The opposite of moralism isn’t amoralism, it’s creativity

I’m not a fan or moralism. Morality, yes. What’s the difference? Morality, which seems inarguably worthwhile, is about being committed to engaging in a struggle over who we want to be, as human beings. It’s the grappling with the questions, large and small, in and among the many relationships in which we exist, about what is the most just way forward. It’s more like writing a poem than looking a word up in the dictionary.

Moralism, on the other hand, is an often rigid commitment to a pre-existing set of guidelines about how one’s life should be led, often delivered in a heavy-handed, unforgiving manner. Moralism reflects a commitment to dogma. It requires little thought.

Examples of moralism?

“I’m so lazy. I didn’t go to the gym all week.”

“She’s a bitch.”

“Do your share.”

Sound familiar?

In each of these examples, there’s an abstract moral formulation being applied:

Not going to the gym = lazy.

People (women in this case) who act a particular way are bitches.
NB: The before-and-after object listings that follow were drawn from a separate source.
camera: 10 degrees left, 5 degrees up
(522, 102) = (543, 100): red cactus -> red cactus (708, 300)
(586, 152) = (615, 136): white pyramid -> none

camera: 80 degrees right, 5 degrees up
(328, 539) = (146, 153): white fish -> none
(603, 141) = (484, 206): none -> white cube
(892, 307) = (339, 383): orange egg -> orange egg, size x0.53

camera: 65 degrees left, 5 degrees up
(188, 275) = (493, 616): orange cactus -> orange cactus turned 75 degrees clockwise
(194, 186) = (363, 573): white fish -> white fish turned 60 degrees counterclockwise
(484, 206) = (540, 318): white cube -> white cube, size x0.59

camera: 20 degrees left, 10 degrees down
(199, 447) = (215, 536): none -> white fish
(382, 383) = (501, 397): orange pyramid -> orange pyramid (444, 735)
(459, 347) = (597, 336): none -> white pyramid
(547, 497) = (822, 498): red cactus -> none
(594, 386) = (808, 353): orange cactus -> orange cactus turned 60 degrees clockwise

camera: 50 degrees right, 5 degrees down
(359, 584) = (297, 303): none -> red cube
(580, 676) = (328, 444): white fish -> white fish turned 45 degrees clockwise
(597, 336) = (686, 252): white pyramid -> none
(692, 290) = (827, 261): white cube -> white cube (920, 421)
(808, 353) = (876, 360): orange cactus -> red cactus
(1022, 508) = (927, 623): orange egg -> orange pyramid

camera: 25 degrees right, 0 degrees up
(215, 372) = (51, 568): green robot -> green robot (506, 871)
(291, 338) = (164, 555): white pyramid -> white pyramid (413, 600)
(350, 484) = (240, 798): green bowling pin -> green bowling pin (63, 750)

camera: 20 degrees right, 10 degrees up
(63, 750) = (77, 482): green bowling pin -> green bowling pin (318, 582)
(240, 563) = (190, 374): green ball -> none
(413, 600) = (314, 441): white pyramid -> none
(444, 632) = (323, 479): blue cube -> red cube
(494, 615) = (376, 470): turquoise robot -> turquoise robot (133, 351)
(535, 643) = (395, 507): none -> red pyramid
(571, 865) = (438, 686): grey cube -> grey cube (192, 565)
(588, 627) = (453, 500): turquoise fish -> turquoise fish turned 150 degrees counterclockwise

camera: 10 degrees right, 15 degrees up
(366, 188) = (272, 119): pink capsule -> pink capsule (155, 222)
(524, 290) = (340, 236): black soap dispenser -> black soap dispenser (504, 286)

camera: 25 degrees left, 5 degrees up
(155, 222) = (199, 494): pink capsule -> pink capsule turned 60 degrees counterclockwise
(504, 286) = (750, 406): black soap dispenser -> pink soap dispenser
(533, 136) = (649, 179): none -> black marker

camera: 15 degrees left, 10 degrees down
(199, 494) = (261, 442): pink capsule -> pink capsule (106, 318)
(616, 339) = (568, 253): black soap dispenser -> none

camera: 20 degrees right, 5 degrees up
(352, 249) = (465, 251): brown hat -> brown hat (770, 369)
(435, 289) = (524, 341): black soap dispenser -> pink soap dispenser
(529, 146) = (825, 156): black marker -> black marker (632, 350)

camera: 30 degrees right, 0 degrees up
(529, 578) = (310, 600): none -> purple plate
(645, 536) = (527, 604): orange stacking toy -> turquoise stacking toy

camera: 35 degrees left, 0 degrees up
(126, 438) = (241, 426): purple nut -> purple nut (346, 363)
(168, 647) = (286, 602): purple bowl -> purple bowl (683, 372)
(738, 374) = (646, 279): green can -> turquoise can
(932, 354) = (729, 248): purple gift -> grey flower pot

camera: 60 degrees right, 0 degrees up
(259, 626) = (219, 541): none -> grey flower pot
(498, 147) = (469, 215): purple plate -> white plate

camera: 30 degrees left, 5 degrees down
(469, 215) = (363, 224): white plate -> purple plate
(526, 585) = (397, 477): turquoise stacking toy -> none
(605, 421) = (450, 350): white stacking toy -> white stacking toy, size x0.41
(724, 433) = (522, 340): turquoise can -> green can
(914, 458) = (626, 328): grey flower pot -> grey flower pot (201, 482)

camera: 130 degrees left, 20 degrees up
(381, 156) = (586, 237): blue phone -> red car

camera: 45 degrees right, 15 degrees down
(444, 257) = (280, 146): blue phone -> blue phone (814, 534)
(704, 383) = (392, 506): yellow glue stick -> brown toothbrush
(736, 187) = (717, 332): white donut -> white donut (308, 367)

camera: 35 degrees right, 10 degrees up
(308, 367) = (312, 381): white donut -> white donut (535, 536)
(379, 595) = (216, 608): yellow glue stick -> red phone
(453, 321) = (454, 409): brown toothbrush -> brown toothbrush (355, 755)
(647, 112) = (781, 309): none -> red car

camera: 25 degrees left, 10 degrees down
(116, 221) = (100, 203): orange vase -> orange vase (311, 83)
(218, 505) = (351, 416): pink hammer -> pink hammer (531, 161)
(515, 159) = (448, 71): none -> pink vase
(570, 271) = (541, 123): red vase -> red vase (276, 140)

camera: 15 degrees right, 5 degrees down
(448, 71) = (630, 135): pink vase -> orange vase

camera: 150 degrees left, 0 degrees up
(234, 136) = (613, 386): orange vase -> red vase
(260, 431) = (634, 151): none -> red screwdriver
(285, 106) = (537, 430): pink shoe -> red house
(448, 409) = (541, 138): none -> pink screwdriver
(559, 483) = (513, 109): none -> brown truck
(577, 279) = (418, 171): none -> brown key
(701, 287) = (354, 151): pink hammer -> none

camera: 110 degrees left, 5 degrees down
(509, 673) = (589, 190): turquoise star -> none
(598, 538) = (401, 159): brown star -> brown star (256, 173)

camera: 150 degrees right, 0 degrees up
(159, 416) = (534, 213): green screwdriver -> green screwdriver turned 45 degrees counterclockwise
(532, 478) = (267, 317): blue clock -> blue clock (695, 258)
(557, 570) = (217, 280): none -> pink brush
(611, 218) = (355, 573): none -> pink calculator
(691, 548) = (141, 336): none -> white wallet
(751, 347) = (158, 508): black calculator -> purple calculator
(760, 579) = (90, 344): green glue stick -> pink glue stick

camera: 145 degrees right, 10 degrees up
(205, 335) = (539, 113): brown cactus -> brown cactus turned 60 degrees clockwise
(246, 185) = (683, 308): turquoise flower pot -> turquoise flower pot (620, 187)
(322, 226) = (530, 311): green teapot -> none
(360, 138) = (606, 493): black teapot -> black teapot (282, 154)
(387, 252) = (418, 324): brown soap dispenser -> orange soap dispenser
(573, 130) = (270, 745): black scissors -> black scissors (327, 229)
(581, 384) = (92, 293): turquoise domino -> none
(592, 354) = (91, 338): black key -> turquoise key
The person in question is one thing only, a bitch.

There’s a preordained amount of work that constitutes a share. An equal share is the right amount.

Most of us are most moral with ourselves

We’re toughest on ourselves. Many of us have internalized a moralism that we developed in our childhoods, from school, our parents (well intentioned as it may have been) and from (let’s be honest) religion. What’s destructive is that we mistakenly believe there’s some value in the moralism. While few would put it in such terms, so many of us believe that giving ourselves a hard time around, say, going to the gym is the thing we need to get ourselves in shape.


Moralism is about as useful as complaining or worrying. Which is to say, not much at all.

And, if we give it up, we won’t all turn into amoral scoundrels. In fact, I think we’re likely to be a whole lot more decent–not to mention more successful and productive. When we’re free of the preexisting, categorical, off-the-shelf notions of what’s right and wrong, we are in a much better position to grapple with these questions in a way that’s much more likely to produce kindness and decency as a result.

I do think moralism has a worthy replacement:


So you’ve been trying to go to the gym. Or get along better with your sister. Or improve how you and your roommates divvy up the work around the apartment. Great! Only usually conversations about this stuff end up sounding pretty moral, filled with shoulds and oughts and how could yous.

What we’ve got to do instead is get creative. When we give up the judging and assuming and beating ourselves and each other up, this path becomes much more clear. Instead of the nagging and feeling bad around going to the gym, you can begin to talk about finding a gym buddy, or trying different kinds of exercise, or take a serious look at what’s getting in the way emotionally. As an alternative to name calling you could get to know your sister’s position, and get some help on how to strengthen the relationship. You and your roommates could dress up as clowns to clean the house, or hire a monkey to clean. What matters here isn’t the particular strategy but rather the possibilities that can get opened up if we’re willing to embrace creating a new way forward.

The point is, if you let go of the damn moralism, you’ve got a way better shot of figuring it out (and being much more decent to one another in the process)!